# Exxon Mobil (XOM)



## newbie (Dec 12, 2009)

the largest NG/oil producer ExxonMobil will release its fourth quarter and full year 2011 earnings on Tuesday, January 31, 2012. A news release will be issued over Business Wire. 

stay tuned


----------



## newbie (Dec 12, 2009)

newbie said:


> the largest NG/oil producer ExxonMobil will release its fourth quarter and full year 2011 earnings on Tuesday, January 31, 2012. A news release will be issued over Business Wire.
> 
> stay tuned


well how do u guys say this in english?
the proof is in the pudding or something like that?
tragic for the least


----------



## Topo (Aug 31, 2019)

Just came across this article on CNN regarding XOM getting booted from the DJIA:









Exxon was the world's largest company in 2013. Now it's being kicked out of the Dow


For decades, ExxonMobil was an unstoppable machine. It made gobs of money, spent that cash wisely and rewarded shareholders lavishly.




www.cnn.com





Some bad luck with oil and gas prices compounded by being late to shale have spelled trouble for XOM (the most valuable company in 2013).



> Exxon has proudly raised its dividend 37 consecutive years, making the company a member of the dividend aristocrat group. But analysts said that streak is now in jeopardy.
> 
> Last year, Exxon relied on asset sales and borrowing to cover 64% of its dividend payout....


----------



## doctrine (Sep 30, 2011)

Largest company in the world in 2011. <punt>. Currently outspending cash flow on growth and dividends.
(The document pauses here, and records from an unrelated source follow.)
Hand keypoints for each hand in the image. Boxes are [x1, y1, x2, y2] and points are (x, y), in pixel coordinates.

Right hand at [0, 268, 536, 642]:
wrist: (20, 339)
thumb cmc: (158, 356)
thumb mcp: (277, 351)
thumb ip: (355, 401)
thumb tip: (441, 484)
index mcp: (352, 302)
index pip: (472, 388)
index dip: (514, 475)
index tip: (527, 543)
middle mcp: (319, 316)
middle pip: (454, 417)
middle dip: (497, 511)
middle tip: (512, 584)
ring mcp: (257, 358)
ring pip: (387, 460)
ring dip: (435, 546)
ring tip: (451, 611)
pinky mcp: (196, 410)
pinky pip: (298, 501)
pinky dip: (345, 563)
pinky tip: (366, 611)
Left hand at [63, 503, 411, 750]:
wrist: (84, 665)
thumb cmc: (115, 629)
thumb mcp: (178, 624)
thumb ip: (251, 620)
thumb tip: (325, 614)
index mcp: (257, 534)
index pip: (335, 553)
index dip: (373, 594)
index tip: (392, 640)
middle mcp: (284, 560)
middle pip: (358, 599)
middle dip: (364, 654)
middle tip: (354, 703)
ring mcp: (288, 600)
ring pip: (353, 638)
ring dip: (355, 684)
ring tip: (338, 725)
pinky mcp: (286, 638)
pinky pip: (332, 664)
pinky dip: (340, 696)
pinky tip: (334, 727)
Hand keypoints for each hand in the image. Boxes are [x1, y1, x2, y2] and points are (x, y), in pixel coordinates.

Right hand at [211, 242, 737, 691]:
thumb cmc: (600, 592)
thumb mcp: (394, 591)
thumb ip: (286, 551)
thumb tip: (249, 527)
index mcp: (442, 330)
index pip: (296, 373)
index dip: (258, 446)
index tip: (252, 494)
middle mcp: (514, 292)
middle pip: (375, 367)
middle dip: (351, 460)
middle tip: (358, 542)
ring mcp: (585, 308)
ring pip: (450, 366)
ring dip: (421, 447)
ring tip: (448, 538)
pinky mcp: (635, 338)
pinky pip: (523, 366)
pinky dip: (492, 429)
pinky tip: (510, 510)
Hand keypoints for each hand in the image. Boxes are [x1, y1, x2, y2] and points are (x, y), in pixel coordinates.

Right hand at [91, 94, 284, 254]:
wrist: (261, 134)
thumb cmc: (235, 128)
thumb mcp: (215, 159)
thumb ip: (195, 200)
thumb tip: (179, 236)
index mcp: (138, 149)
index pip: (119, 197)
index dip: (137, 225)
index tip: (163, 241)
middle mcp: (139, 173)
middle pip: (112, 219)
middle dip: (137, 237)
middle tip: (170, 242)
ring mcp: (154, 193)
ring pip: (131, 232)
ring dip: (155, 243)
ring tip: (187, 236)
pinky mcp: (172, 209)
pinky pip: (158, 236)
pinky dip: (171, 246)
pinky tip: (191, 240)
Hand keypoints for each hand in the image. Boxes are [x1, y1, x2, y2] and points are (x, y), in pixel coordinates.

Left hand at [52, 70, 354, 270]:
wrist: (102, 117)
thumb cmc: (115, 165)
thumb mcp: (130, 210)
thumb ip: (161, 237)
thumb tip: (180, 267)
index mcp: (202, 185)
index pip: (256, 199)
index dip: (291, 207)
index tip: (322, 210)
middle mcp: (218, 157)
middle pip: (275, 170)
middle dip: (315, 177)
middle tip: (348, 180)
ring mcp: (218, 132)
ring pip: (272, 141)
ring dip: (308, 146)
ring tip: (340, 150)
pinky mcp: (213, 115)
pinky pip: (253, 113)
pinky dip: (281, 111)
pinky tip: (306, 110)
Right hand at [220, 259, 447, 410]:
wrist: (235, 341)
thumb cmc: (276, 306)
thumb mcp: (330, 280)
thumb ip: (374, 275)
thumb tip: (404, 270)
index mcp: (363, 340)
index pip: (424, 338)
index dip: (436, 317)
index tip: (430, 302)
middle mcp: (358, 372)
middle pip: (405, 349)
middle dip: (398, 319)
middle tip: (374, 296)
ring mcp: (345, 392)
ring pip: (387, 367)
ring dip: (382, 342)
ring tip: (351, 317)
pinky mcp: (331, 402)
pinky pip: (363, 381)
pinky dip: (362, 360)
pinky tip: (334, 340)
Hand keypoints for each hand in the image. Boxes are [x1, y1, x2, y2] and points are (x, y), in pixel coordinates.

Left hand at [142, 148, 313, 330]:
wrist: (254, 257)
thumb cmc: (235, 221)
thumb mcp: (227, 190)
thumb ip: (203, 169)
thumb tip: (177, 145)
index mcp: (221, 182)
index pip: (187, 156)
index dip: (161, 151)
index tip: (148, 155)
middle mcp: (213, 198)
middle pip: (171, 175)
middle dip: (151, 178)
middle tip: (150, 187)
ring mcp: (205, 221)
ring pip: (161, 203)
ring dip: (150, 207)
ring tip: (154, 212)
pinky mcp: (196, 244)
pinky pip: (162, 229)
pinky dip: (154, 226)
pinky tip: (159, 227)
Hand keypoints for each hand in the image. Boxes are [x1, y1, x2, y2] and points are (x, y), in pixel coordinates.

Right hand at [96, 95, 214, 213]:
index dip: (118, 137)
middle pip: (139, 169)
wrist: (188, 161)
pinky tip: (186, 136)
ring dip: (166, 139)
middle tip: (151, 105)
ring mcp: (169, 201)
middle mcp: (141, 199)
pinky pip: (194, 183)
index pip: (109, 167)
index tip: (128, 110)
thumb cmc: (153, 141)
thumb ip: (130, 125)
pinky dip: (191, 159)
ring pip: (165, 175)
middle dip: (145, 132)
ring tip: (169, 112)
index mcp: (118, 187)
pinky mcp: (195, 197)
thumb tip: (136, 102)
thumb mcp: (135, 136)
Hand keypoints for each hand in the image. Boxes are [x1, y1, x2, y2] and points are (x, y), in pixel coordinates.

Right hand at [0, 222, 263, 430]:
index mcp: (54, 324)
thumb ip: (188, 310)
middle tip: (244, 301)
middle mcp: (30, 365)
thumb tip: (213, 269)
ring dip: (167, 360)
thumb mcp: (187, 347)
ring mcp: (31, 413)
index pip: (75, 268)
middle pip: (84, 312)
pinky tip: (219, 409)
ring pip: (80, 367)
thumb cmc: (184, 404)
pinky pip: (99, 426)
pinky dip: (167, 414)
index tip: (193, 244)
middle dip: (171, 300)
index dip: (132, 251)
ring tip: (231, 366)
It will require some constraint on spending and focus on total returns, and not growth. It's oil and gas, not tech.


----------



## AltaRed (Jun 8, 2009)

I agree XOM is going to have to shift to living within their means, focusing on returns and margins versus growth. Global oil demand is not growing anyway, and even if it did, it is the domain of mostly sovereign entities in the Middle East and Russia. XOM would be best to rein in their vast areas of interest and focus on those they can execute best.


----------